▶ Consegna
Secondo il brano sulla previsione del tempo, quali leggi regolano il movimento e la modifica dell'atmosfera?

▶ Brano da leggere

------------------------------

Se si vuole
parlare di “previsione del tempo”, a qualsivoglia scadenza temporale, è
necessario capire che questa è “figlia” della previsione dello Stato fisico dell’Atmosfera,
sovrastante quantomeno l’area dove si vuole sapere che tempo farà. Ma cosa si intende per “Stato fisico dell’atmosfera”? L'atmosfera è fatta da un miscuglio di gas, e pertanto si "muove" e si modifica in accordo alle fisiche dei gas. Si tratta delle leggi della meccanica e della termodinamica, note da qualche centinaio di anni. Trattandosi di stato "fisico", allora l’atmosfera sarà descritta da grandezze per l’appunto fisiche, tipo la
velocità e direzione dei venti, tipo la temperatura o la densita dell’aria
o la pressione atmosferica. Quindi l'evoluzione dell’atmosfera,
e quindi del tempo meteorologico che ne deriva, è determinata da come
evolvono nel tempo e nello spazio queste grandezze, che in gergo si chiamano
“variabili di stato”, a partire da specificate “condizioni iniziali”. Come dire che se conosco adesso la pressione atmosferica o la temperatura in un punto e alcune altre grandezze..., posso stimare cosa accadrà in futuro.

------------------------------

▶ Blocco dati
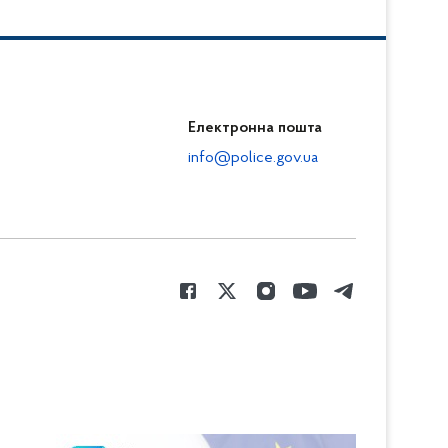
Електронна пошта
info@police.gov.ua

------------------------------

▶ Soluzione
Le leggi della meccanica e della termodinamica.